With World War II, "Lear" came into its own. "The atrocities of the war left a world in chaos, broken down, just as Lear's is broken down in the scene on the heath," Foster says.
"Lear" also fit nicely in the era of theater of the absurd, called by one scholar Shakespeare's "Endgame" in a reference to Samuel Beckett.
That bleakness lured Falls, who argues, "`Lear' is by far the greater play, the more complex work. It's so much darker, not a fairy tale at all.

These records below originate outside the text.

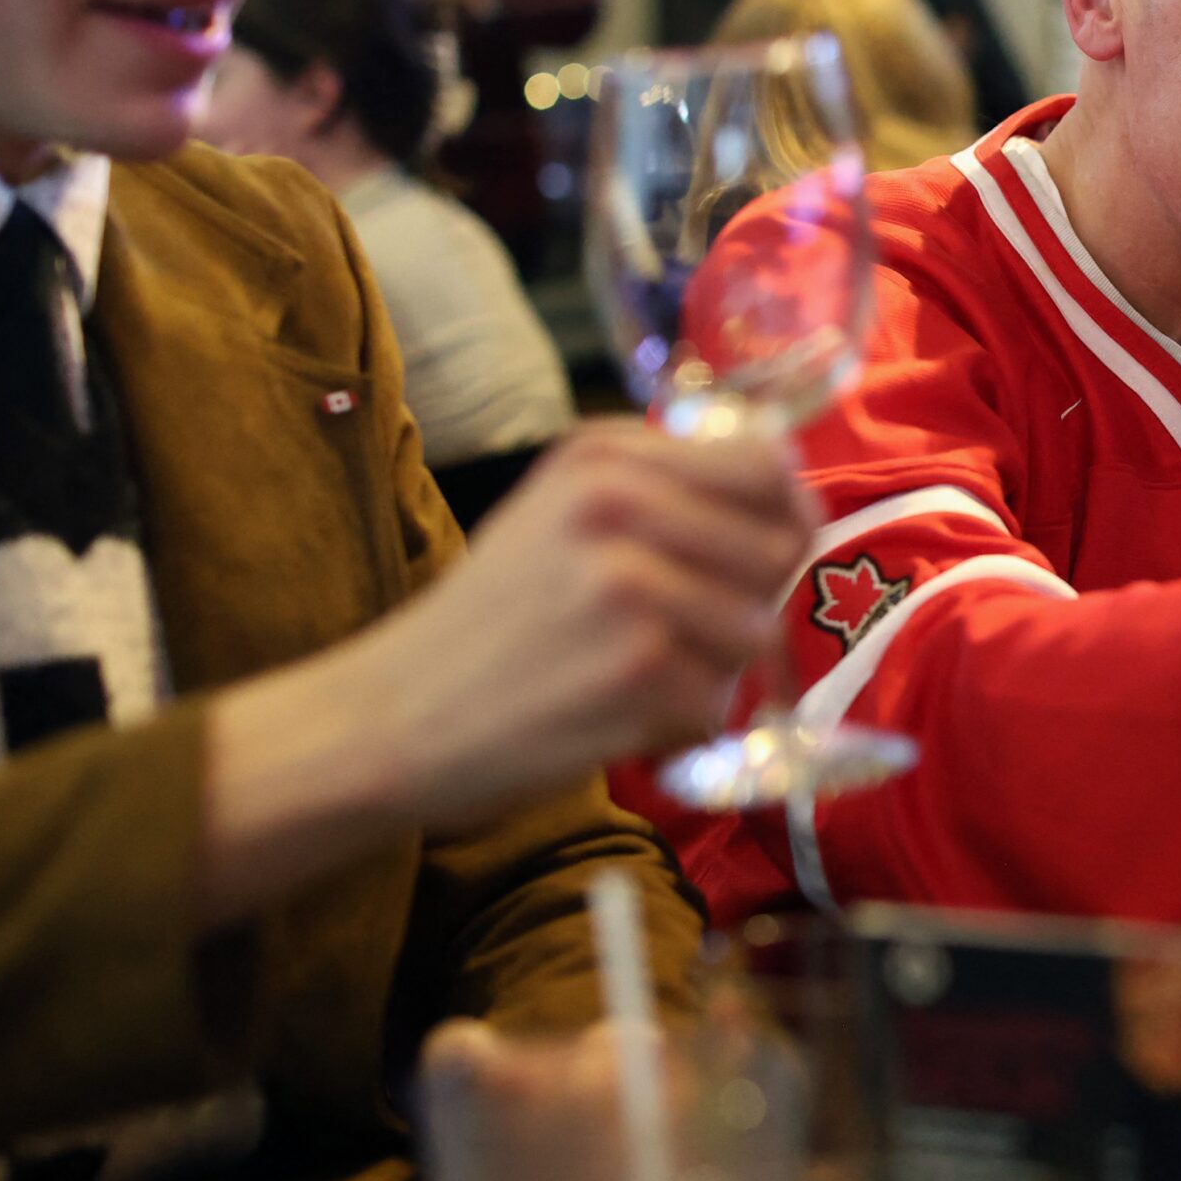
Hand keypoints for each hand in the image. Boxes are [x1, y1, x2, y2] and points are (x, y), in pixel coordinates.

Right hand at [370, 422, 816, 825]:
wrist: (391, 713)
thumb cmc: (493, 617)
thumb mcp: (558, 512)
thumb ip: (664, 489)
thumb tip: (789, 487)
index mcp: (602, 456)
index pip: (765, 465)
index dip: (782, 515)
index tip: (762, 548)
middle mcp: (617, 505)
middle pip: (778, 548)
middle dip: (752, 599)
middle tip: (689, 630)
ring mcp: (630, 587)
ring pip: (757, 630)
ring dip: (715, 668)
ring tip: (639, 672)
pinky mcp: (638, 670)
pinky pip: (718, 701)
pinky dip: (680, 723)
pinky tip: (615, 715)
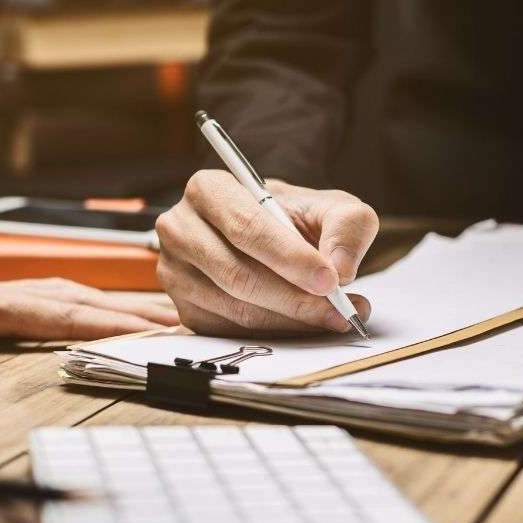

It emphasizes a moral universe that's modern and godless, even as it prays to the gods.
"Most versions of `Lear' stay in that fairy tale realm, about a benign, wise old man," he adds. "But `Lear' is actually a terrifying play about a world that disintegrates into complete madness and despair -- a personal conflict that leads to a devastating civil war," one with Balkan war imagery in Falls' production.
Our coincident mountings may lead us to see these epics as tantalizing bookends.
"The possibilities to discover who you are in `Hamlet' are limitless," says Barbara Gaines, Chicago Shakespeare's artistic director. "It's so personal, the mysteries of life unpeeled, and different for me or you or anyone else.
"Lear is about a king who becomes homeless and sees the homeless around him," she says. "He realizes that when he had money, when he had power, he could have changed their lives."
To borrow astronaut Neil Armstrong's aphorism, "Hamlet" is about a man. "Lear" is about mankind.
Even Hands, staging his first English-speaking "Hamlet" (he directed it in French in Paris), agrees.
"`Hamlet,' like `Richard III,' is one of Shakespeare's great concertos," he says. "The orchestra's there, but it's serving a single instrument. `Lear' is one of the great orchestral pieces, full of enormous riches.
"I love a good concerto," he concludes. "But a great symphony? Finally, you'd have to choose it."